Same column -"Do I think unions should be able to make political donations?" Wynne asked rhetorically. "Yes, I do"

"Of course, Wynne isn't just a school trustee. She's also the nominated provincial candidate in the riding of Don Valley West. As such, given her political aspirations, you have to wonder how much of a commitment Wynne has to helping to bring peace to the public education system at this time. After all, if the TDSB were suddenly to find it could balance its budget, a giant chunk of the Liberals' election platform in Toronto-that the Torie's are solely responsible for never-ending conflict in Toronto schools-would drop off the face of the Earth. Finally, Wynne has some other interesting names on her donors' list. "

Sandy said...

Joanne -- Just a reminder to your readers that this issue was not brought up by you or me, but the Kingston-Whig Standard and others. We are simply responding to that news.

http://www.thewhig.com/ArticleDisplay.aspx?e=724553&auth=Osprey+News+Networ

IMO we need to find out the exact numbers. As a former teacher, I am appalled that no one seems to be thinking about the children. It doesn't matter whether a teacher is gone one day a week or longer, it is the start of a new school year and they deserve to have their regular teacher. It is hard enough when a teacher is sick.

Let the school boards (not the unions) tell us the numbers and then the public can decide whether it is an issue or not.

And, by the way, even though the teachers' unions were paying the substitute teachers pay, we don't know if they also paid the regular teachers' benefits, such as health and life insurance and pension benefits. Those amounts can add up to a considerable amount of money.

The bottom line is if this is what teachers want to do, fine, but let teachers work for the party of their choice, not one party.

However, I have no plans to continue this inquiry. I'm a retired teacher, an old broad at that, and feel very tired right about now.

So, no matter who wins tonight, the voters will have spoken and I am fine with that. That is the essence of democracy.

Tomorrow I plan to write something about "organizational strategies for school and work."

Have a good night everyone no matter what the outcome!

Anonymous said...

Can't wait for the first time Dalton has to deal with a job action by teachers. We can all remind him of his "Hypocrisy"(at least he's consistant)and the editorial of the same name from the Ottawa Sun Oct. 30 1997.
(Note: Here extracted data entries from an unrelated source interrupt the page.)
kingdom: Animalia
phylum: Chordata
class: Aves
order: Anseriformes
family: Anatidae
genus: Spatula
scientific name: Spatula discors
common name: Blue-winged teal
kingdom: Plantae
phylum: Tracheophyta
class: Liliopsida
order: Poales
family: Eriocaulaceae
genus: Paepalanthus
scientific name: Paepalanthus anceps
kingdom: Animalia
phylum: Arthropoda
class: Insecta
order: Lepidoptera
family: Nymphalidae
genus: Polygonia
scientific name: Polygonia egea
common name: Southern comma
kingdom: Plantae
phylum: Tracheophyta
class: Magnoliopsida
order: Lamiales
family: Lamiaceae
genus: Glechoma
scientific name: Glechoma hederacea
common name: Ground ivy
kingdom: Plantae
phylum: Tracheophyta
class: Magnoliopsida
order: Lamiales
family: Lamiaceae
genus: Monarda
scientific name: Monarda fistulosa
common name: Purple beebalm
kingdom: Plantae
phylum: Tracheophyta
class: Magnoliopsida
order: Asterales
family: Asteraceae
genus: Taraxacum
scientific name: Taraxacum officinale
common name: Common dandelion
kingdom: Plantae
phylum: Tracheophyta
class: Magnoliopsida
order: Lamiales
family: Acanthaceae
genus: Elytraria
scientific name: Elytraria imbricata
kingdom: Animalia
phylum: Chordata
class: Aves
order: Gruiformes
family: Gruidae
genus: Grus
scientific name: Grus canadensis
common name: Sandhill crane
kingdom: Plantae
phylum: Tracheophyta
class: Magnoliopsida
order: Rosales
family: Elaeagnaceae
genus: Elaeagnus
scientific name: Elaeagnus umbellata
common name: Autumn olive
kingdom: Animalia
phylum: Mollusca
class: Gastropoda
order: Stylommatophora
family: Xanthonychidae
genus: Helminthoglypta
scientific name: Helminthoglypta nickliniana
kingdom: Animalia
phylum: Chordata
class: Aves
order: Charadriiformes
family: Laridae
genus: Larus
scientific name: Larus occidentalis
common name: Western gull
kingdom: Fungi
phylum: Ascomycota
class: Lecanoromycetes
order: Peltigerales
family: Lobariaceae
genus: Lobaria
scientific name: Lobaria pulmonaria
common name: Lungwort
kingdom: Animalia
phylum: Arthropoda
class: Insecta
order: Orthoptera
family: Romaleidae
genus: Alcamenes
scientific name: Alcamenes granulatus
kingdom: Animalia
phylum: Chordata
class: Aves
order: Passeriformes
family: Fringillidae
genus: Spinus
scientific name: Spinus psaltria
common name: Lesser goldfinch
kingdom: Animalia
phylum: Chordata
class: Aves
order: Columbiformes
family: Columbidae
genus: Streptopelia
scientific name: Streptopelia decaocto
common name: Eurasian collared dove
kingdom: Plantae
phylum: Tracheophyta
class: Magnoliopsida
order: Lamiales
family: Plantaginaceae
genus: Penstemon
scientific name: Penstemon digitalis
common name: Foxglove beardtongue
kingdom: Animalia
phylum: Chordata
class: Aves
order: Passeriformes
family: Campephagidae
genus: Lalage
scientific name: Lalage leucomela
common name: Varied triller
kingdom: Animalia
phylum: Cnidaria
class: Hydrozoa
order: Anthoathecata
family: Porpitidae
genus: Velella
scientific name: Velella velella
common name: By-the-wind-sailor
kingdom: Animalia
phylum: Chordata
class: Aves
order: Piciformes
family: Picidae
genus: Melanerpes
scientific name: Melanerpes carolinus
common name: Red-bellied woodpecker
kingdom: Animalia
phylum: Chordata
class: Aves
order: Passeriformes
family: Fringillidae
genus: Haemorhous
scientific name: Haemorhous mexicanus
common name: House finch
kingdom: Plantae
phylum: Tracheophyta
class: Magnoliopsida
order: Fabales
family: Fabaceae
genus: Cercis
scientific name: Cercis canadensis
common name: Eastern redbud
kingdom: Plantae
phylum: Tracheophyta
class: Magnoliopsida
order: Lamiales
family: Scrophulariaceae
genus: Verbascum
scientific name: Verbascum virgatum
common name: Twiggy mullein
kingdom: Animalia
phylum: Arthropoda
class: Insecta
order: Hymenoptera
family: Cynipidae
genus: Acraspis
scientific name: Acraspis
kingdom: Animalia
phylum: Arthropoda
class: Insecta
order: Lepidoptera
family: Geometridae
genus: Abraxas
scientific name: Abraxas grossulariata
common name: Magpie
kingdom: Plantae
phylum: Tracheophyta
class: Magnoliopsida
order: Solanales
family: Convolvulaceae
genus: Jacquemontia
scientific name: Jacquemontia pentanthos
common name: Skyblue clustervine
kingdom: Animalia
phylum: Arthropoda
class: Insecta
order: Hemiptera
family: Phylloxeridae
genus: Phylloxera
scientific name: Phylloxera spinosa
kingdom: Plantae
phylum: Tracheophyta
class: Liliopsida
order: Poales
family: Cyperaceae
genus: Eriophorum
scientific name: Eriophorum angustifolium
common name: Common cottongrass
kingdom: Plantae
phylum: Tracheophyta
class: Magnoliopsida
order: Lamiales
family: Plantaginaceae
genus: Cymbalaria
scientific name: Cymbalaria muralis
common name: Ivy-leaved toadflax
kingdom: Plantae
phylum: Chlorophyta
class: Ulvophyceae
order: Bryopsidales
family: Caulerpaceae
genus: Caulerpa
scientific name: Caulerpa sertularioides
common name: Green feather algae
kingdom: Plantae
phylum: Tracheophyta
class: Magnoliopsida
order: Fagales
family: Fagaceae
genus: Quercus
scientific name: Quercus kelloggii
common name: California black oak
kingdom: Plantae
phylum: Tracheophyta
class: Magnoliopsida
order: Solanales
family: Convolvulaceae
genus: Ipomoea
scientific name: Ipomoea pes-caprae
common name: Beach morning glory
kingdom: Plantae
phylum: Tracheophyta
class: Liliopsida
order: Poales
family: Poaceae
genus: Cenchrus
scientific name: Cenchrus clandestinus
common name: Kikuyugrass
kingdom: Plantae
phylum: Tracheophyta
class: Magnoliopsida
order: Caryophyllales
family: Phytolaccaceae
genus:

"Liberal Leader Dalton McGuinty didn't invent political hypocrisy, he merely took it to new heights when he urged striking teachers this week to continue their illegal campaign against the Harris government. Would this be the same Dalton McGuinty, who a few years back, introduced a private member's bill in the legislature that would have effectively stripped teachers of their right to strike? Would this be the same Dalton McGuinty who cried crocodile tears over the plight of students when teachers in Ottawa-Carleton shut down their classrooms in 1002? Would boldly pronounced that teachers and school boards most certainly do nogt speak for students' interests when they engage in walkouts or lockouts?"

"A word of advice for striking teachers: Get to know your enemy. But first, get to know your allies. You might be surprised what you find."